The danger which I discussed with Elyse Fitzpatrick is that there is a school of thought which says Eve was deceived by Satan because she was more easily fooled. There was something within her nature, distinct from Adam’s nature which meant she was more susceptible.
This thinking then ends up having an impact on pastoral care. I’ve heard reports from others (primarily State side), that they’ve been told in counselling classes that women are essentially more emotional and gullible, therefore their perceptions are not immediately to be trusted. The risk with this, as indeed we have seen, is that when they talk about abuse, it’s assumed that this is exaggeration and over reaction. Their claims are not instinctively believed. I think we can see the danger there.
However, there is a twin danger to that one which we would do well to be alert to. The risk from that faulty theology is not only a risk of being over sceptical, cynical even about what women say but it can also overinflate the confidence of male leaders in their own judgement. Yet, men are very much capable of being taken in and prone to emotions.
Here’s my observation. On more than one occasion I’ve seen narcissistic bullies take men along with them and avoid being confronted over their sin, particularly in that area of abuse and bullying. Why? Well, first of all because there is something about the narcissist, their self confidence and the stories they tell which causes those drawn into their circle to feel good about themselves -for as long as it suits the narcissist’s purposes. The narcissist is seen as charismatic and so manages to build up a network of chummy relationships. Indeed, they may even claim, may well even believe that this means they are accountable to others.
The other problem is this. Combined with the desire to belong and be part of the charismatic bubble, is the fear of confrontation. Again, the narcissist manipulates this. Busy lay leaders in churches have enough confrontation in their work life without having to face it at church. They’ll do anything to de-escalate a potential conflict. The narcissistic bully plays to our need/desire for comfort, security and approval. It’s a toxic mix.
Now, I’ve said that I’ve seen men taken along by this. Does that mean that men are particularly prone to this area of weakness? Possibly. However, I’ve also seen both men and women equally able to recognise what is going on in such circumstances and call a halt to it. So, it may well simply be the case that it is more often than not men who are in the leadership contexts where such bullies make their play.

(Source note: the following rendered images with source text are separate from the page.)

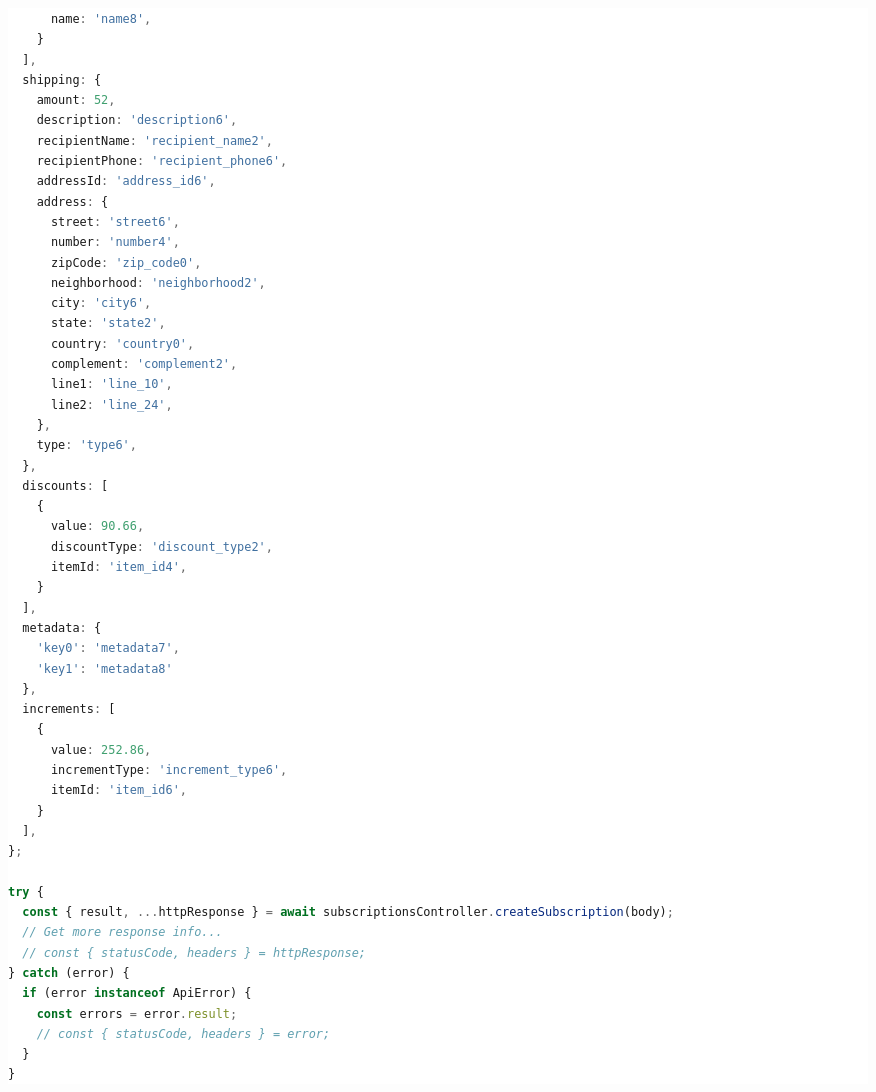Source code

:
```ts
      name: 'name8',
    }
  ],
  shipping: {
    amount: 52,
    description: 'description6',
    recipientName: 'recipient_name2',
    recipientPhone: 'recipient_phone6',
    addressId: 'address_id6',
    address: {
      street: 'street6',
      number: 'number4',
      zipCode: 'zip_code0',
      neighborhood: 'neighborhood2',
      city: 'city6',
      state: 'state2',
      country: 'country0',
      complement: 'complement2',
      line1: 'line_10',
      line2: 'line_24',
    },
    type: 'type6',
  },
  discounts: [
    {
      value: 90.66,
      discountType: 'discount_type2',
      itemId: 'item_id4',
    }
  ],
  metadata: {
    'key0': 'metadata7',
    'key1': 'metadata8'
  },
  increments: [
    {
      value: 252.86,
      incrementType: 'increment_type6',
      itemId: 'item_id6',
    }
  ],
};

try {
  const { result, ...httpResponse } = await subscriptionsController.createSubscription(body);
  // Get more response info...
  // const { statusCode, headers } = httpResponse;
} catch (error) {
  if (error instanceof ApiError) {
    const errors = error.result;
    // const { statusCode, headers } = error;
  }
}
```
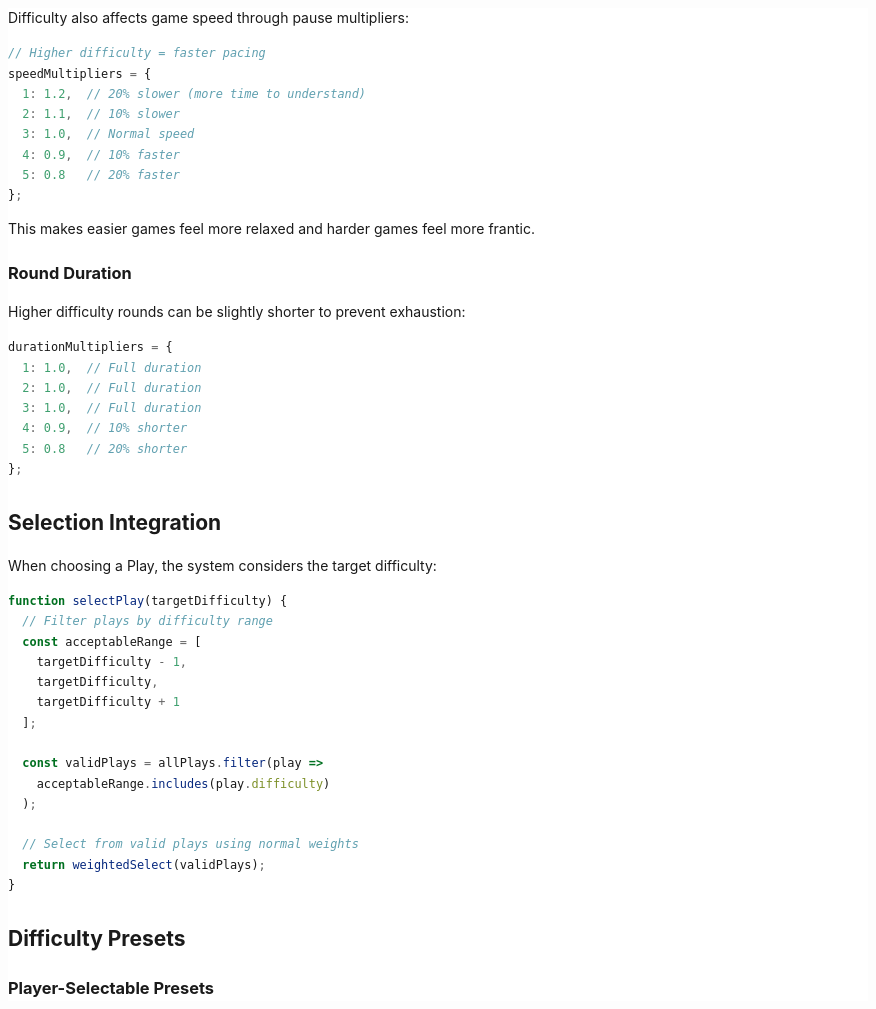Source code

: Difficulty also affects game speed through pause multipliers:

```javascript
// Higher difficulty = faster pacing
speedMultipliers = {
  1: 1.2,  // 20% slower (more time to understand)
  2: 1.1,  // 10% slower  
  3: 1.0,  // Normal speed
  4: 0.9,  // 10% faster
  5: 0.8   // 20% faster
};
```

This makes easier games feel more relaxed and harder games feel more frantic.

### Round Duration

Higher difficulty rounds can be slightly shorter to prevent exhaustion:

```javascript
durationMultipliers = {
  1: 1.0,  // Full duration
  2: 1.0,  // Full duration
  3: 1.0,  // Full duration
  4: 0.9,  // 10% shorter
  5: 0.8   // 20% shorter
};
```

## Selection Integration

When choosing a Play, the system considers the target difficulty:

```javascript
function selectPlay(targetDifficulty) {
  // Filter plays by difficulty range
  const acceptableRange = [
    targetDifficulty - 1,
    targetDifficulty,
    targetDifficulty + 1
  ];
  
  const validPlays = allPlays.filter(play => 
    acceptableRange.includes(play.difficulty)
  );
  
  // Select from valid plays using normal weights
  return weightedSelect(validPlays);
}
```

## Difficulty Presets

### Player-Selectable Presets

My point is not that we should attempt to identify gender specific weaknesses. Rather, it is that we should be alert to the temptations any of us can face. It also means that when we use a hermeneutic of suspicion, then it is best used on ourselves rather than others. In other words, I do well to think the best of someone else’s ability to recognise and accurately describe their own experiences and to be alert to my own weaknesses in seeking to describe them.